Разглядывая себя в зеркале гардеробной двадцать минут спустя, Элисон улыбнулась, подумав, что боги, какими бы сердитыми они сегодня не были, наконец проявили к ней должное милосердие. Она не только добралась до музея чуть раньше назначенного времени, но и сохранила свой утонченный внешний вид, несмотря на все старания непогоды. Оставив в гардеробе жакет и мокрый зонт, она тут же погрузилась в привычный для себя мир искусства. Узнав у администратора, что мистер Блэкмунд – директор музея – еще не освободился, женщина предупредила, что будет в Большом вестибюле и поднялась на второй этаж.
Бруклинский музей был одним из ее любимых. Не только из-за большого количества редких экспонатов, но и потому, что к оценке подлинности некоторых она сама приложила руку. Элисон часто мечтала, как приведет сюда дочь, погрузит ее в эту атмосферу спокойной красоты и умиротворения, сотканного в паутине времени, но желаниям не суждено было сбыться. От мыслей о Мелоди в груди что-то неприятно сжалось, но отбросив тревоги, Элисон направилась к фреске «Манифест судьбы» Алексиса Рокмана, украшавшей мезонин. Выполненная маслом по дереву картина поражала не только красотой и детальностью, но и размерами – восемь на двадцать четыре фута2. Элисон всегда ощущала трепет рядом с таким подтверждением таланта и кропотливого труда, величием человеческого воображения. Сложно представить сколько долгих часов потребовалось художнику на создание этой красоты и сколько сил, чтобы не бросить работу на полпути. И каждый раз она, посещая музей, останавливалась возле этой картины, рассматривая корабль, птиц и удаленный горизонт. Впрочем, сегодня ее мысли были далеко – она подумала, как чудесно было бы увидеть не менее величественную картину Александра Иванова, возможно исполненную даже большего смысла. «Явление Христа народу», вот о чем она подумала в этот миг. Когда-нибудь они вместе с Мелоди ее увидят.
– Мисс Гамильтон, рад вас видеть, – теплая мужская рука легла на плечо Элисон, нарушая ее уединение. – Вижу, вы уже погрузились в нашу атмосферу.
– Просто не могла не бросить на нее взгляд, это что-то вроде ритуала посещения музея, – засмеялась Элисон. – Извините, если заставила себя ждать.
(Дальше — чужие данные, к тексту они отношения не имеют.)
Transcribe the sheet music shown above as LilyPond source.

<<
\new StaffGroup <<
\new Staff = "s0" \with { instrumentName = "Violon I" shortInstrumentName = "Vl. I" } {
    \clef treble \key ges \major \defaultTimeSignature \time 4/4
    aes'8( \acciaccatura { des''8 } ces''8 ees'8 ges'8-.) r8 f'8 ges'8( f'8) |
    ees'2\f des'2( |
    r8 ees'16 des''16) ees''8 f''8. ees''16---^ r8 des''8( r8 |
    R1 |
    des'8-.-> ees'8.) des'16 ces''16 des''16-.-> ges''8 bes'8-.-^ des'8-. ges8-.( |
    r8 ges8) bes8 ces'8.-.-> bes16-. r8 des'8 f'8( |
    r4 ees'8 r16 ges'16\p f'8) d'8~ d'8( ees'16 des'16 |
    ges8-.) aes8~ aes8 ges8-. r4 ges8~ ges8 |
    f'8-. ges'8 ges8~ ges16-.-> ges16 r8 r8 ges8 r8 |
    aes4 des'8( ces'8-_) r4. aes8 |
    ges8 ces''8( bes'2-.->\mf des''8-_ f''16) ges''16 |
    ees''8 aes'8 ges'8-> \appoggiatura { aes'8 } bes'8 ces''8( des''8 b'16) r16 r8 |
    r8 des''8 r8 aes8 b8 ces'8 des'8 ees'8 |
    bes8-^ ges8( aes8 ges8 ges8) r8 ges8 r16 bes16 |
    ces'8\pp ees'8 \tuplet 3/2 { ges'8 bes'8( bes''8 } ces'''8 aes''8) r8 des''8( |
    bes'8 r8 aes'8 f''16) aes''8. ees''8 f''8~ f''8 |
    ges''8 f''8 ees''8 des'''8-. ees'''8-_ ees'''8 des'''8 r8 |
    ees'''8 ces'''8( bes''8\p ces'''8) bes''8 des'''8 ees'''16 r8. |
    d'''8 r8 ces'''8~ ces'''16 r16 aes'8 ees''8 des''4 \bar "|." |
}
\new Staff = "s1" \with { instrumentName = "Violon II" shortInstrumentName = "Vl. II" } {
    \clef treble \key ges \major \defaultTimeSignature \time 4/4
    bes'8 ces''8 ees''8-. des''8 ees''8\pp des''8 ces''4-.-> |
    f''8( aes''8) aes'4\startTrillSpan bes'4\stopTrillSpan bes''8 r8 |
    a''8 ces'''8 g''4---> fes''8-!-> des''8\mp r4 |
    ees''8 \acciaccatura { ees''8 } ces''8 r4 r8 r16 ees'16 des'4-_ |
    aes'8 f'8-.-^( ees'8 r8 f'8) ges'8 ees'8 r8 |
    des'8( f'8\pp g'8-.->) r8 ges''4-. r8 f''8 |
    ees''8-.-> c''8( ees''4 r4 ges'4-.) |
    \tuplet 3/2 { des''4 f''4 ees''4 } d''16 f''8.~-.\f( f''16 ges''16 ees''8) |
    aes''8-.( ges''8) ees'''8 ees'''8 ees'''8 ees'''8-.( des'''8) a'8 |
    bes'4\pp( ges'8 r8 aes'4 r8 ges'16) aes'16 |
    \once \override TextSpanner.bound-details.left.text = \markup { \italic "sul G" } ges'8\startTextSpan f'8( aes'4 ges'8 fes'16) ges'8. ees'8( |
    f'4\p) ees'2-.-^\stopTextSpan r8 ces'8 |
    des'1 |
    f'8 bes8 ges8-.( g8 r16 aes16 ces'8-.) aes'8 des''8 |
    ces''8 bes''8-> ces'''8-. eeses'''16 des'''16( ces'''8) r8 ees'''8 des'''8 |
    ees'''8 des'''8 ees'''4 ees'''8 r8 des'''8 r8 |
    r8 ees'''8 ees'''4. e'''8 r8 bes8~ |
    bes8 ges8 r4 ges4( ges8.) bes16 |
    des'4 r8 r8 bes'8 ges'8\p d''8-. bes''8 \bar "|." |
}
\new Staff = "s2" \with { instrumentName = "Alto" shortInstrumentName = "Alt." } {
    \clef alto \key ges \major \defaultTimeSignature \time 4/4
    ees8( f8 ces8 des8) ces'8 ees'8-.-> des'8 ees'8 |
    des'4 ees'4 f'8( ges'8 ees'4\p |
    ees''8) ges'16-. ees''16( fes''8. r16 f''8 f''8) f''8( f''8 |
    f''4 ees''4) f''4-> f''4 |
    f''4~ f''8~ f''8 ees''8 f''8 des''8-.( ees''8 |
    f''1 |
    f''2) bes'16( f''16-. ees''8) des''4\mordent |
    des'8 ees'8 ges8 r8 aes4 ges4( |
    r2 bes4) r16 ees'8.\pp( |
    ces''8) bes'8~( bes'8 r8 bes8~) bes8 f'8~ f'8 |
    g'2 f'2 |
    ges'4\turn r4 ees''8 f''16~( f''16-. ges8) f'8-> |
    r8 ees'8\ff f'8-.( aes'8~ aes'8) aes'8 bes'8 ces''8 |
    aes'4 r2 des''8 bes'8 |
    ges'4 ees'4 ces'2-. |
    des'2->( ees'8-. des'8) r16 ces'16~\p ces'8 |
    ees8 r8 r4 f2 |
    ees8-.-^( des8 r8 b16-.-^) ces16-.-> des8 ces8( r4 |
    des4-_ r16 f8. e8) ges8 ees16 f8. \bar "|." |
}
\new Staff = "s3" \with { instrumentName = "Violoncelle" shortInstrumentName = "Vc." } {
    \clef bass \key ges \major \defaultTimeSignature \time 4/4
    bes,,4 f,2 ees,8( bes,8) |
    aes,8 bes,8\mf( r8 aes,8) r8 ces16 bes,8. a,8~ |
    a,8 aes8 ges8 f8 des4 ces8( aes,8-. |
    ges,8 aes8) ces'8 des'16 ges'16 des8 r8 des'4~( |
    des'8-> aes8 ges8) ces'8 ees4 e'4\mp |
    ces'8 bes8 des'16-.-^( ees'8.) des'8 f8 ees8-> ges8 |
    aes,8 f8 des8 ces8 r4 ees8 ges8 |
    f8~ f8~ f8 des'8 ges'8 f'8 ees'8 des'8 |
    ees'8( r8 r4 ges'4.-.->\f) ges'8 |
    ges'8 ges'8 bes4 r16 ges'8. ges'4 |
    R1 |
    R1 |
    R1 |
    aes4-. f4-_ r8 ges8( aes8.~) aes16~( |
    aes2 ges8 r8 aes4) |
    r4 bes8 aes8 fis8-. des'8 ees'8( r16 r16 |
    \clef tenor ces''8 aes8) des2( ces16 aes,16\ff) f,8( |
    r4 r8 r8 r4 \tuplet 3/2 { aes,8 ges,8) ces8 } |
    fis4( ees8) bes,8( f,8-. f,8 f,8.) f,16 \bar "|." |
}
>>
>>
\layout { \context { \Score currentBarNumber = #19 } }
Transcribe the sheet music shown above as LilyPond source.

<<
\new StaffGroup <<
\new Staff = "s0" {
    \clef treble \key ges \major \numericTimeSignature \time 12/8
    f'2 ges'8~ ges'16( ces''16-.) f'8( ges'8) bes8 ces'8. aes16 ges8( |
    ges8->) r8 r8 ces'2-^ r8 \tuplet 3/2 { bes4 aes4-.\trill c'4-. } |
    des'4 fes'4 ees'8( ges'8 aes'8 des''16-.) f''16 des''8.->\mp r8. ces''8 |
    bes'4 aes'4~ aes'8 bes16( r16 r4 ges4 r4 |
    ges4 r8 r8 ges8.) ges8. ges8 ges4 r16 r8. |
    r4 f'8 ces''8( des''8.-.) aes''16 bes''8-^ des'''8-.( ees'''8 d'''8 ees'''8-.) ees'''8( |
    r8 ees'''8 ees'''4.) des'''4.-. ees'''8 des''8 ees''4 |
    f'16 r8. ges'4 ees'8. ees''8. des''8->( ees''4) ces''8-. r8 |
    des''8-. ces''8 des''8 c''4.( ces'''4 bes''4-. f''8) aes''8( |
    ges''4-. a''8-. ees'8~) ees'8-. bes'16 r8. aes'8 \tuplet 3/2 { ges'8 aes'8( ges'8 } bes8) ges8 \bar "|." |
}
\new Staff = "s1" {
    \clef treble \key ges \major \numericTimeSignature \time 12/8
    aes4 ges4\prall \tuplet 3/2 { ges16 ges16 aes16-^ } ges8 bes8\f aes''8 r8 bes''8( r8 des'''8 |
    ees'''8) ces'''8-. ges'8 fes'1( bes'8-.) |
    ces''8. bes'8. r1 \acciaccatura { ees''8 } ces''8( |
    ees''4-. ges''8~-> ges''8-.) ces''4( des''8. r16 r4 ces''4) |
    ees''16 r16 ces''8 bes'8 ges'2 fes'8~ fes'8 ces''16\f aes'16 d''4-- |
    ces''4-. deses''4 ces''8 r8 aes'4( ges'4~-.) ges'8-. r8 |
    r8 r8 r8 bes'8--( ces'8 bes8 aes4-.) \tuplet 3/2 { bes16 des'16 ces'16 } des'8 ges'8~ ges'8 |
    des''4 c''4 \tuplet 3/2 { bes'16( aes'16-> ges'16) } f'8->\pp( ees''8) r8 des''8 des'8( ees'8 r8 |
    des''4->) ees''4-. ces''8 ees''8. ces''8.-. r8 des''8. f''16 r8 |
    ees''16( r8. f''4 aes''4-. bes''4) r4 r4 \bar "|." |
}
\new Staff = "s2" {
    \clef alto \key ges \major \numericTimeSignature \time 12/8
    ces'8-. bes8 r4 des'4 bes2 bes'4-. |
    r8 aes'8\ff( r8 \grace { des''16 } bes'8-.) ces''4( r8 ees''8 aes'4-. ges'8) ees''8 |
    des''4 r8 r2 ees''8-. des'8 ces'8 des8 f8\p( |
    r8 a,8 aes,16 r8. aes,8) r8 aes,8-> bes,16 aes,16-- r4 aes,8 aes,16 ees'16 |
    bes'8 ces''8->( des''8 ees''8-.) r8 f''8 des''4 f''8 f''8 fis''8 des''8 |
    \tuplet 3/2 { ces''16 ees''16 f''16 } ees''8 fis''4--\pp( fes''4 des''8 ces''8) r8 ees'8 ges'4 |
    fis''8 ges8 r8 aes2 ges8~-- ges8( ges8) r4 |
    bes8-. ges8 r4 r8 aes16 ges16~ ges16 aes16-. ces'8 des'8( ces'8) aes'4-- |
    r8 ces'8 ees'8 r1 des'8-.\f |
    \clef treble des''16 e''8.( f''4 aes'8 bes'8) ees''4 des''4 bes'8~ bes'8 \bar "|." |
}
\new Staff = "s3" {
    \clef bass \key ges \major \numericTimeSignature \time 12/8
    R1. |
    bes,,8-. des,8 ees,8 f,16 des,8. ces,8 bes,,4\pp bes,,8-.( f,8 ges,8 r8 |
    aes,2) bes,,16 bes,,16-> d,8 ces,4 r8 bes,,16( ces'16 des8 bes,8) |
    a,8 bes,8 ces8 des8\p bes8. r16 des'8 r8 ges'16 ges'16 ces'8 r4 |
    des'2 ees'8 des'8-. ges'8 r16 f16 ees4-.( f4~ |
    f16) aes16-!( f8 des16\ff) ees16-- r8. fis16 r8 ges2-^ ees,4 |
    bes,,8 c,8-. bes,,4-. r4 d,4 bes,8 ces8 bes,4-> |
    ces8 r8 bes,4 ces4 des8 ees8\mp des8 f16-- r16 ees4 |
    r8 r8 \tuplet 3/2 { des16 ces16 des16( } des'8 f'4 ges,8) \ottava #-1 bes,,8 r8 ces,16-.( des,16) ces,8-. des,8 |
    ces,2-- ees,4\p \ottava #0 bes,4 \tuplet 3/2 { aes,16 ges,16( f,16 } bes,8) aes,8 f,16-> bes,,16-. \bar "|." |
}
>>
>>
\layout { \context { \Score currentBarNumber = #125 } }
– Напротив, я рад видеть в вас такую любовь к искусству.
Мистер Блэкмунд галантно предложил ей руку, и, взяв его под локоть, Элисон послушно позволила себя увести от предметов искусства, которые так обожала, к представителям высшего общества, большинство из которых презирала. Едва войдя в зал, она тут же ощутила на себе оценивающие взгляды светских львиц, женщин одного с ней возраста, и искренне улыбнулась, увидев зависть на лицах. Ничего так не грело ей душу, как осознание собственного превосходства – она, некогда выросшая в деревне, смогла не только сделать себе имя и карьеру, но и добиться утонченности и привлекательности недоступной женам богачей, приглашенных в общество по праву рождения.
Следующие пару часов она под неусыпным руководством мистера Блэкмунда переходила от одной группы людей к другой. Подразумевалось, что в этот вечер состоится первичная оценка экспонатов новой выставки, но стоило только Элисон обратить свое внимание на что-то родом из Ближнего Востока, как над ухом тотчас зазвучал легкомысленный щебет одной из дам, чья активность подпитывалась не столько интересом, сколько пузырьками шампанского, заметно убывающего в бокале.
– Мисс Гамильтон, вы просто обязаны раскрыть нам свой секрет, – ехидно произнесла дама, подошедшая к своему мужу, с которым Элисон разговаривала уже некоторое время. – Глядя на вас даже невозможно представить, что вам уже столько лет. Уж не ведьма ли вы?